The report showed a build in inventories as stockpiles hit a seven-month high. The news sent crude oil sharply lower at first, but a bounce off its lows has it down just 1.2% on the day.
Still, a glut of supply continues to weigh on energy stocks, which have found it tough to keep prices elevated when so much production is readily available. Further, the decline in oil prices is quickly sapping the gains the commodity has seen in recent trading after OPEC negotiated production cuts in an effort to boost prices.
That came ahead of the Saudi Aramco IPO, which continues to push for a $2 trillion valuation.
In any regard, the decline in oil prices is hurting energy stocks, while Chevron’s massive writedown isn’t doing it any favors either. No wonder it’s Real Money’s Stock of the Day.
Let’s look at the charts to see where it can go from here.
Trading Chevron Stock
Above is a weekly chart of Chevron stock. As you can see, CVX stock has found resistance between $122 and $124 on the upside for the last two years. On the downside, support hasn’t been as dependable, but tends to come into play between $110 and $112.
With shares in the middle of the range now, it’s hard to be a buyer or a sell here. Particularly as Chevron stock appears relatively muted to Wednesday’s news.
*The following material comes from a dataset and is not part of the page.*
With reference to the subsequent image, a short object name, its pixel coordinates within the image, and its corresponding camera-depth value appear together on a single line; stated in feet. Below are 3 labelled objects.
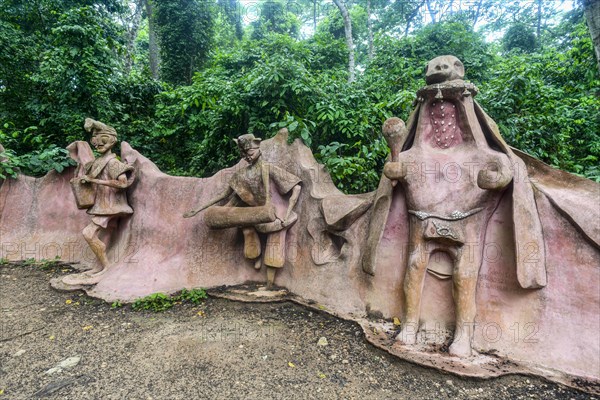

Keep an eye on the 50-week moving average. Below that could send shares down into multi-year range support. Should it fail and CVX stock falls below $110, then a test of the 200-week moving average may be in order.
Above is a look at the daily chart as well. While the 50-week moving average is nearby, so too is the 50-day moving average and uptrend support (blue line). If they give way, buyers may get a chance to buy Chevron stock into range support.
Put simply, traders should buy into support and sell into resistance until the price action says otherwise. Right now, Chevron isn't near either.